“We’ll need names and contact numbers.”
“Fine.”
“Tell us about Cassie. What’s her deal? How long have you lived together? What’s she like?”
“Great girl. Real go-getter. We’ve lived together for about two years. Had a lot of fun, I can tell you.”
“Cassie’s mom mentioned drug abuse,” Paige said. Ella glanced over, a little annoyed Paige had gone right in for the kill right as they were establishing rapport.
Roxy laughed dismissively. “She would say that. If it was up to her, Cassie would still be coddled at home. Yes, we toked a little, but that’s all Cassie did. Me? I take some of the old nose powder, but Cassie drew the line there. She wasn’t a junkie. Far from it. Her mom just needs someone to blame.”
Ella couldn’t argue there. She’d seen the desperation on Vanessa’s face the moment they’d locked eyes. These murders were not simple drug hits. There was something much more sinister at play.
“Cassie worked?” Ella asked.
“Yup. In some office down the road.
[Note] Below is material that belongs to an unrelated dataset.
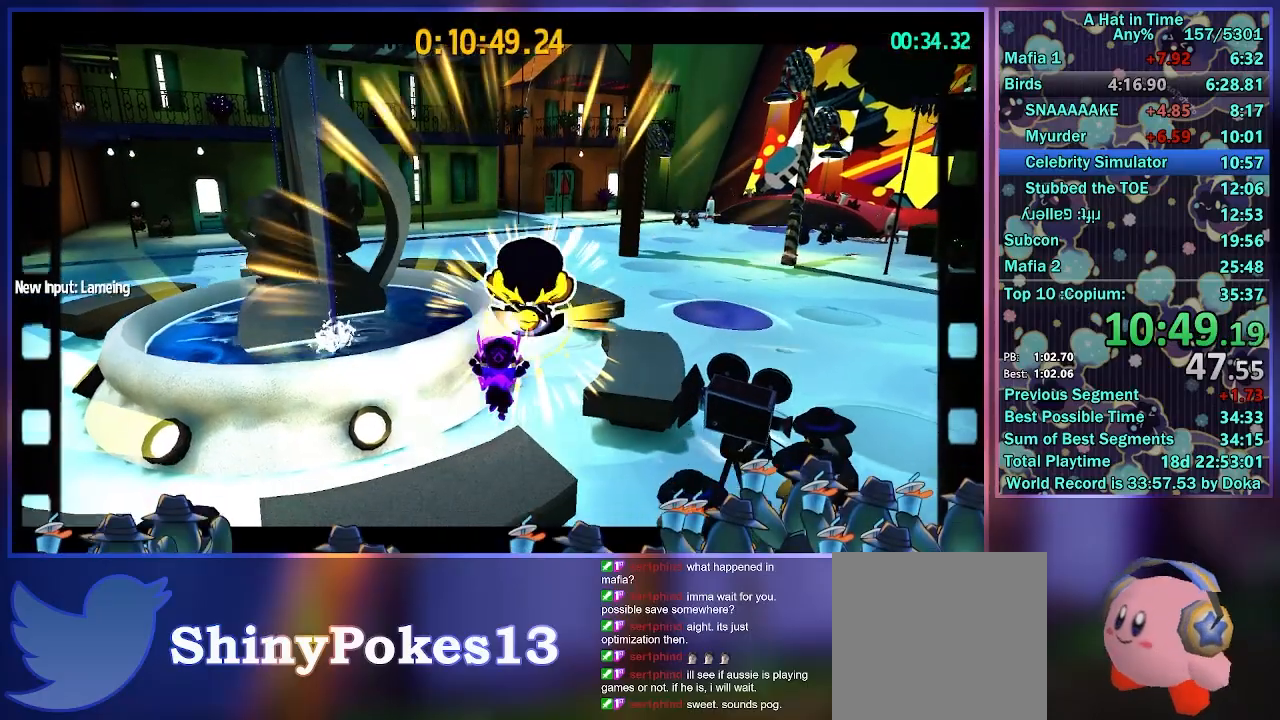
{"buttons": [], "left_stick": "center", "right_stick": "center", "events": []}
I’ll write down the details.” Roxy rose to her feet, moved into the kitchen area and grabbed a piece of mail and began writing on the back of it.
“Could I see Cassie’s bedroom?” Ella asked.
“Go ahead. Everything’s been cleaned up. It’s next to the bathroom”
Ella nodded to Paige. Together, they went into the hallway and found Cassie’s room. It was a fairly spacious rectangle with old green, mosaic wallpaper on three walls. The other wall was completely bare, save for a sparkling mirror.
Ella focused on the bed, the spot where this killer had taken Cassie’s life. She tried to piece things together, like how this offender entered the apartment in the first place. According to the crime scene report, the door had been locked when Roxy had come home. Either the killer locked the door after he left or he escaped another way. The only other exit was a huge drop on the other side of the bedroom window.
“Any ideas?” Paige asked.
Ella opened the window and looked down. No balconies to break his fall. No pipes to slide down.
“Unless Springheel Jack is our killer, I’m at a loss,” she said.
“Who?”
“Some mythical figure. A guy who could jump really high.”
Paige joined her. “Are we perhaps being a bit too gullible here? What’s stopping this guy just taking a key and locking the door when he left? Teri’s apartment was locked from the inside, but this one wasn’t.”
Roxy came in and handed Ella a folded-up piece of paper. “Names and numbers. The guys I was with the night Cassie was killed and Cassie’s work address.”
“Thanks,” Ella said, quickly glancing over it. She checked both sides, finding that the printed side was some kind of legal document regarding the building she lived in.
“You don’t need this? It looks important,” Ella asked.
Roxy shrugged. “Some crap from our owners. They’re always sending us stuff. I never read it.”
Ella scanned the contents. Something about a broken pipe that they were planning on fixing in due time.
Then something caught Ella’s eye.
Bilston Property & Co.
Where had she heard that word before?
“Roxy, who’s Bilston Property?” she asked.
“Uhh,” Roxy strained. “The management company that owns this place.”
At the bottom of the page, Ella spotted the owner’s signature. An incoherent squiggle with a typed name below it.